Stored data:

****************

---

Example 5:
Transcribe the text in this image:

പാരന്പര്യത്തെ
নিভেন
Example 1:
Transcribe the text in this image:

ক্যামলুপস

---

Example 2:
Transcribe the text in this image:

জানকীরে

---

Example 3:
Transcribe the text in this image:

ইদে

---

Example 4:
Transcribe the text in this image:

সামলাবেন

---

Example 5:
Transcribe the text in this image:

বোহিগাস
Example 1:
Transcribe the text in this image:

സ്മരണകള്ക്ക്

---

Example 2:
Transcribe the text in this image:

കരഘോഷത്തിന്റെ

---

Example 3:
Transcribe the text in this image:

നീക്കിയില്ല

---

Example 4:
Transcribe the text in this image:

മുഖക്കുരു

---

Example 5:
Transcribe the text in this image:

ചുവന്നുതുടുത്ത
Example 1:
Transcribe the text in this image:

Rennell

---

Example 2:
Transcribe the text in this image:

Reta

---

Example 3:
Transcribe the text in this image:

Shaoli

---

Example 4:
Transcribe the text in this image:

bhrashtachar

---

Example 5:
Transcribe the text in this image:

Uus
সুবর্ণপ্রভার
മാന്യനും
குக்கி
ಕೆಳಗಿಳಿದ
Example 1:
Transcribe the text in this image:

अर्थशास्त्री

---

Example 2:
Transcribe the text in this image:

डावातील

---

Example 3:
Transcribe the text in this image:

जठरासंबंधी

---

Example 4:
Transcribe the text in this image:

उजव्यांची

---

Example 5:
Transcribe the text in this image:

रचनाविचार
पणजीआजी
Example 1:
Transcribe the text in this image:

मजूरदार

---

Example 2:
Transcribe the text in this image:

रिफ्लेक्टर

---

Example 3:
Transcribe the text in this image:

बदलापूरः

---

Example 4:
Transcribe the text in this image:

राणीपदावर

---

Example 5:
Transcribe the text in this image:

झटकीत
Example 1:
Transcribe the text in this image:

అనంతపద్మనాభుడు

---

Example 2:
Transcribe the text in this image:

****************

Work required:
Without leaving anything out, give the entries again exactly.

Solution to the problem:
---

Example 5:
Transcribe the text in this image:

പാരന്പര്യത്തെ
নিভেন
Example 1:
Transcribe the text in this image:

ক্যামলুপস

---

Example 2:
Transcribe the text in this image:

জানকীরে

---

Example 3:
Transcribe the text in this image:

ইদে

---

Example 4:
Transcribe the text in this image:

সামলাবেন

---

Example 5:
Transcribe the text in this image:

বোহিগাস
Example 1:
Transcribe the text in this image:

സ്മരണകള്ക്ക്

---

Example 2:
Transcribe the text in this image:

കരഘോഷത്തിന്റെ

---

Example 3:
Transcribe the text in this image:

നീക്കിയില്ല

---

Example 4:
Transcribe the text in this image:

മുഖക്കുരു

---

Example 5:
Transcribe the text in this image:

ചുവന്നുതുടുത്ത
Example 1:
Transcribe the text in this image:

Rennell

---

Example 2:
Transcribe the text in this image:

Reta

---

Example 3:
Transcribe the text in this image:

Shaoli

---

Example 4:
Transcribe the text in this image:

bhrashtachar

---

Example 5:
Transcribe the text in this image:

Uus
সুবর্ণপ্রভার
മാന്യനും
குக்கி
ಕೆಳಗಿಳಿದ
Example 1:
Transcribe the text in this image:

अर्थशास्त्री

---

Example 2:
Transcribe the text in this image:

डावातील

---

Example 3:
Transcribe the text in this image:

जठरासंबंधी

---

Example 4:
Transcribe the text in this image:

उजव्यांची

---

Example 5:
Transcribe the text in this image:

रचनाविचार
पणजीआजी
Example 1:
Transcribe the text in this image:

मजूरदार

---

Example 2:
Transcribe the text in this image:

रिफ्लेक्टर

---

Example 3:
Transcribe the text in this image:

बदलापूरः

---

Example 4:
Transcribe the text in this image:

राणीपदावर

---

Example 5:
Transcribe the text in this image:

झटकीत
Example 1:
Transcribe the text in this image:

అనంతపద్మనాభుడు

---

Example 2:
Transcribe the text in this image:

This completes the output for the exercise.